Suppose the following system is given
\begin{align} \dot{x} = Ax,\quad x\in \mathbb{R}^{n} \end{align}
where $A$ is a constant. You are asked to add one input $u\in \mathbb{R}$ to make the system reachable, i.e. you design $b\in \mathbb{R}^{n}$ such that
\begin{align} \dot{x} = Ax + bu \end{align}
is reachable.
a) Show that a necessary condition for such $b$ to exist is that $\text{Rank}(A)\geq n-1$.
So, what we have is a so called time invariant system since $A$ is constant ($n$-by-$n$) matrix. Moreover, if the system $\dot{x}=Ax+bu$ is reachable then systems theory tells us that the reachability matrix
\begin{align} \Gamma = \begin{bmatrix}b,Ab,A^{2}b,\dots,A^{n-1}b\end{bmatrix} \end{align}
is of full rank. Also $\Gamma$ is a $n$-by-$n$ matrix. Now, correct me if I am wrong, what we want to show is that if the system is reachable, i.e. $\text{Rank}(\Gamma)=n$, then this implies ($\implies$) that $\text{Rank}(A)\geq n-1$? Or is the implication the other way around ...?
Furthermore, how may I proceed from this to showing that $A$ has at least rank of $n-1$? My linear algebra is weak, and I do not know what to do!
You have correctly interpreted the question. Indeed, we want to show that if the system is reachable (AKA controllable), then the rank of $A$ is at least $n-1$. Actually, I would suggest that it is (slightly) easier to do this problem by using the "Hautus test" instead of the reachability matrix. The Hautus test says that a system is reachable iff the matrix $[A - \lambda I \quad b]$ has full rank for all $\lambda \in \Bbb C$. For our purposes, it suffices to consider what this means for $\lambda = 0$.
However, let's stick to the reachability matrix criterion. We can prove this by contradiction: suppose that the rank of $A$ is not at least $n-1$.
Recall that the rank of a matrix $M$ is equal to the dimension of its column space, which is equivalently the dimension of the span of its columns. The rank of $\Gamma$ is the dimension of the span of its columns, but note that each of the columns $Ab,A^2b,\dots,A^{n-1}b$ is of the form $Ax$ for some vector $x$. That is, all of these vectors are elements of the columns space of $A$. Let $\{x_1,\dots,x_{k}\}$ be a basis for the span of the columns $Ab,A^2b,\dots,A^{n-1}b$; this span is a subspace of the column space of $A$, which means that $k$ (the dimension of the span) is at most $n-2$.

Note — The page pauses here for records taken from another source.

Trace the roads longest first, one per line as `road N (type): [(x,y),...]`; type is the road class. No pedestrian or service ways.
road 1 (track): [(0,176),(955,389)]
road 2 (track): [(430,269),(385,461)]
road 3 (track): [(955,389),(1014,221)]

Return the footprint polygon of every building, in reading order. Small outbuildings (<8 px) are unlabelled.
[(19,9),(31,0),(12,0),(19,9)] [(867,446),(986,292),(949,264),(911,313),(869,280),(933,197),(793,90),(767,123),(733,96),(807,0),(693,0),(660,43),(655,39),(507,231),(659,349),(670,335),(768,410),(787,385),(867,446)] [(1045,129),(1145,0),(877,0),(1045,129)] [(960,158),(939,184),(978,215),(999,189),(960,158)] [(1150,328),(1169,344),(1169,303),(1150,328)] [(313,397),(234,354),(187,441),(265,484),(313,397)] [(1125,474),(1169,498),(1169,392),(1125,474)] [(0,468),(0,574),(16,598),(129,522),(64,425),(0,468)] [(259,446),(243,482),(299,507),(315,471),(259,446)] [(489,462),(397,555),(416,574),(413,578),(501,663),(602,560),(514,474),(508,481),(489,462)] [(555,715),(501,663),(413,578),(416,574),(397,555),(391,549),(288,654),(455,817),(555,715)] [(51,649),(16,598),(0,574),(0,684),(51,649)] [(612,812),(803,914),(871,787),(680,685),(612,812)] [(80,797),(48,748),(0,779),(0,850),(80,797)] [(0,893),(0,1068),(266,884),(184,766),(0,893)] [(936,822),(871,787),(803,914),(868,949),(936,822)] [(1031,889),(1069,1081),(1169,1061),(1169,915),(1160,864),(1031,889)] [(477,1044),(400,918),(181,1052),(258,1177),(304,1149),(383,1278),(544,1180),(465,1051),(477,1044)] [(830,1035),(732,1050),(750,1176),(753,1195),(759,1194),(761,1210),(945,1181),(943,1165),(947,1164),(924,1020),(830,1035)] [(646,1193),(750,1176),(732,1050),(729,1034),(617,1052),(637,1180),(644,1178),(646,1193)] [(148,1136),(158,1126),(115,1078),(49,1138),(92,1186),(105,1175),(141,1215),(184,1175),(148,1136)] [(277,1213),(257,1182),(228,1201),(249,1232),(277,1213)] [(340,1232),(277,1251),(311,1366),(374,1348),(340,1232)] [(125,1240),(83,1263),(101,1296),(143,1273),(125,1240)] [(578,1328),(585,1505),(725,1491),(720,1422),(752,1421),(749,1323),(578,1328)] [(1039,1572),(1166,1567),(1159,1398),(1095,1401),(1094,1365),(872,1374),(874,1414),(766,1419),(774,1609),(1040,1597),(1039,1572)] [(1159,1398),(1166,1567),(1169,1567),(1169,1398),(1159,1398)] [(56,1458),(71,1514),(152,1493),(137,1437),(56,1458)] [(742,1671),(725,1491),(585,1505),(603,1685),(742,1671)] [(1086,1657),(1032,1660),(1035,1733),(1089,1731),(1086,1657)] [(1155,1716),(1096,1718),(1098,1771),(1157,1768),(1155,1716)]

We see that the set $\{b,x_1,\dots,x_k\}$ gives us a set that spans the column space of $\Gamma$. However, this set has at most $(n-2) + 1 = n-1$ columns, so the column space of $\Gamma$ has dimension at most $n-1$. So, the dimension of this space (rank of $\Gamma$) cannot be equal to $n$ after all.
This whole proof can be made much quicker if we can appeal to the fact that for any matrix $M$, we have $$ \operatorname{rank}([M \mid b]) \leq \operatorname{rank}(M) + 1. $$